INSTRUCTION:
Scan the listing below for the word "when" and copy every line that has it.
⁂
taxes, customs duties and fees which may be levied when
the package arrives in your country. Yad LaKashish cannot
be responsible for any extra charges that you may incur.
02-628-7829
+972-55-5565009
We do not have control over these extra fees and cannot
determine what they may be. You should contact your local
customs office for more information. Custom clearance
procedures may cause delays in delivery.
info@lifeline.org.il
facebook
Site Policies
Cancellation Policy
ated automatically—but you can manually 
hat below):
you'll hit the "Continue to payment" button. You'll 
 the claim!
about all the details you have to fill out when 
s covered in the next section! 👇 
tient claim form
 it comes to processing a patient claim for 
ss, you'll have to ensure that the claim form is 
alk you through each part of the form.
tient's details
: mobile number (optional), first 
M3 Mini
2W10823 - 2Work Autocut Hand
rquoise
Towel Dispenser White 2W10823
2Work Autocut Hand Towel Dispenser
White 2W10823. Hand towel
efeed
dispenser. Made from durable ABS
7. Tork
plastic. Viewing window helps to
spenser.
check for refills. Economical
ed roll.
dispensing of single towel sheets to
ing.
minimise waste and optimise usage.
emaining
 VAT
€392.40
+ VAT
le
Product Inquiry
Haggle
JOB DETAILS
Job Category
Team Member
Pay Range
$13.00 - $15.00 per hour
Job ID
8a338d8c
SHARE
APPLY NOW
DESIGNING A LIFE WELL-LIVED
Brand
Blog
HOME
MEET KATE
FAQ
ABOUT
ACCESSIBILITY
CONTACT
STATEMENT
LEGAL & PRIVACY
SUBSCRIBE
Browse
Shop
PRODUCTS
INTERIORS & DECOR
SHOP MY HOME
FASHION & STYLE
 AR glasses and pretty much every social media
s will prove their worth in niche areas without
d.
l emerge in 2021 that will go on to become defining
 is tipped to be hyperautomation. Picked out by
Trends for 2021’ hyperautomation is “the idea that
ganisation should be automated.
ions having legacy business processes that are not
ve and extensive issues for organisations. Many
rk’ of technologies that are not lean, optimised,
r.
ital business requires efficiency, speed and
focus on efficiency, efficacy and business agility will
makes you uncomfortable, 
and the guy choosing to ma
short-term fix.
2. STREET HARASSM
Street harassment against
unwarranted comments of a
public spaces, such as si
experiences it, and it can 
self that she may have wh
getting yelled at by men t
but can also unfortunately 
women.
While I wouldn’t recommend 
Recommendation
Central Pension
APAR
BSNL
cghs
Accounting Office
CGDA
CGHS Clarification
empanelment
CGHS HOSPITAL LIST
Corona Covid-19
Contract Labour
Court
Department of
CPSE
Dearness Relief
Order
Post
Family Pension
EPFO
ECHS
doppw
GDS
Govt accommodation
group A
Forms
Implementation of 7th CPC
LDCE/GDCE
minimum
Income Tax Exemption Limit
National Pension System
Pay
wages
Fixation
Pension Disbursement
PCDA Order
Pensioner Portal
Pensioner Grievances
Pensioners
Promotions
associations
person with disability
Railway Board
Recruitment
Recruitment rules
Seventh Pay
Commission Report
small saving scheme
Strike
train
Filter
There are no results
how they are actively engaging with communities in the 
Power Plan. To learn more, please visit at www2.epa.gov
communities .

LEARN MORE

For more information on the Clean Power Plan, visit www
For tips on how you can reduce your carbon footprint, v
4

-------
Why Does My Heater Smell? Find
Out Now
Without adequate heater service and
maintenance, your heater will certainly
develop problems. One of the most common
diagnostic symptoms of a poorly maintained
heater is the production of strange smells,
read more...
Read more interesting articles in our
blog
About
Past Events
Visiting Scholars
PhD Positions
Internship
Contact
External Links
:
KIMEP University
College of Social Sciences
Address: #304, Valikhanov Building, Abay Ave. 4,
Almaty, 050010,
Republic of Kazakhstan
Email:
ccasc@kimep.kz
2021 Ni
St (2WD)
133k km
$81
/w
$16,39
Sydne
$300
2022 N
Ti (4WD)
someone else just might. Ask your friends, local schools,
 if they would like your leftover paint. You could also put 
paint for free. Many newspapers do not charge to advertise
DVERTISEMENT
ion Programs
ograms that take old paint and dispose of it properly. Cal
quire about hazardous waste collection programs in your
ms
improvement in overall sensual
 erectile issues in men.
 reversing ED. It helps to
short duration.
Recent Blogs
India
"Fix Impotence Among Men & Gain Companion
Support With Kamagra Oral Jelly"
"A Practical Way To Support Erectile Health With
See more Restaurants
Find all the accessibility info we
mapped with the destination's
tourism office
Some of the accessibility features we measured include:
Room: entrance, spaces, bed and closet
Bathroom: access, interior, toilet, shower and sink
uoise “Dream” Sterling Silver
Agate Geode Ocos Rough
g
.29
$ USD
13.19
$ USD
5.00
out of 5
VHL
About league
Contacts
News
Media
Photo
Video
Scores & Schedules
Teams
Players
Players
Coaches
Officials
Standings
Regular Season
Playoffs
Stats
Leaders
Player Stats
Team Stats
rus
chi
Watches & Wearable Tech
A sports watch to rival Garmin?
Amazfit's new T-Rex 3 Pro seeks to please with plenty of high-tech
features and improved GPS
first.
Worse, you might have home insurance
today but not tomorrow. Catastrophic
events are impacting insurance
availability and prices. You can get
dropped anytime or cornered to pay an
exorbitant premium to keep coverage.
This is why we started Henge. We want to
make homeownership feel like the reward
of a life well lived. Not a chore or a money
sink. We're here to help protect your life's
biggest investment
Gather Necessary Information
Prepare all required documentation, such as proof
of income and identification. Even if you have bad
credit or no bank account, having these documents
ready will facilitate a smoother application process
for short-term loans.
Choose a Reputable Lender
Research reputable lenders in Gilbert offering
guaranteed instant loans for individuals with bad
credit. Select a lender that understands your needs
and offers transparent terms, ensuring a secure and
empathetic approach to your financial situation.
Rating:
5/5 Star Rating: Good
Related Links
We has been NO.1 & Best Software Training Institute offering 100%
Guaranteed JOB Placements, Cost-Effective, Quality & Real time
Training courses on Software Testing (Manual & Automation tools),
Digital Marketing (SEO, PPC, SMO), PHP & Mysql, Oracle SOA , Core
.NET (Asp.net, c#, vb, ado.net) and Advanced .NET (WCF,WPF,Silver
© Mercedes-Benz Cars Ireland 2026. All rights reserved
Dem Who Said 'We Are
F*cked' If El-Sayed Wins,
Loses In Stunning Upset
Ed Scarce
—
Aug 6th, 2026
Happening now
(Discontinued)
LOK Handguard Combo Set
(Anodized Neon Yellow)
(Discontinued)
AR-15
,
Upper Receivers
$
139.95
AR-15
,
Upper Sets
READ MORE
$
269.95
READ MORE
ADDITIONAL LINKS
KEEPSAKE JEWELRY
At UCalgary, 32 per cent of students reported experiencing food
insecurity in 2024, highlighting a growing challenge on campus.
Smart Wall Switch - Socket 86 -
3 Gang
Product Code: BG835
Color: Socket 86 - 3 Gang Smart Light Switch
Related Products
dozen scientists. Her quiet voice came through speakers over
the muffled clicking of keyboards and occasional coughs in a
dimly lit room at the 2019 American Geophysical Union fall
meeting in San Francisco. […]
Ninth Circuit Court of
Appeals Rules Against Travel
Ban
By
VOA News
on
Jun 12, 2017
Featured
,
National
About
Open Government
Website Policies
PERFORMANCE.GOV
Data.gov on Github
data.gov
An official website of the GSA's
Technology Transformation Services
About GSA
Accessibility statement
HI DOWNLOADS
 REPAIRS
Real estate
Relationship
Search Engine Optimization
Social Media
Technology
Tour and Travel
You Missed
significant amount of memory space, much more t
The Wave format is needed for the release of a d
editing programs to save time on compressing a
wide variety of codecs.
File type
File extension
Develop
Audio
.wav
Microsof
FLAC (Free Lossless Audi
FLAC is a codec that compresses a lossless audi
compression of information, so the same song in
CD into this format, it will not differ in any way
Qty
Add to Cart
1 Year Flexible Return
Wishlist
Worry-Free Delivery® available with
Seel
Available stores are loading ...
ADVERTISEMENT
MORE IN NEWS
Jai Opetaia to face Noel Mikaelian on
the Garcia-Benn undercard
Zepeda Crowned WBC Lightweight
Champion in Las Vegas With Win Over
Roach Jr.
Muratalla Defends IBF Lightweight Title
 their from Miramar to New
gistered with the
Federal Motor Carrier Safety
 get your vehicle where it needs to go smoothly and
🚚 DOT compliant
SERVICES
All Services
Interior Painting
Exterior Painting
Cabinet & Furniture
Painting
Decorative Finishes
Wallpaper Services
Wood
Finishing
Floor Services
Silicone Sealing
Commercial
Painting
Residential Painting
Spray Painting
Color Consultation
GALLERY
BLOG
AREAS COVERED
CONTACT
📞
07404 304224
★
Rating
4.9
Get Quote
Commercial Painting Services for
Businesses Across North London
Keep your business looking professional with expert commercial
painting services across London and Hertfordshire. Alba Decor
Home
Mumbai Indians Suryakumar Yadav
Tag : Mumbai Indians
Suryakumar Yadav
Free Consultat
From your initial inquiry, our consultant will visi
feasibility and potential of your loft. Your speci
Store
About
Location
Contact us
⁂
YOUR SOLUTION:
taxes, customs duties and fees which may be levied when
about all the details you have to fill out when 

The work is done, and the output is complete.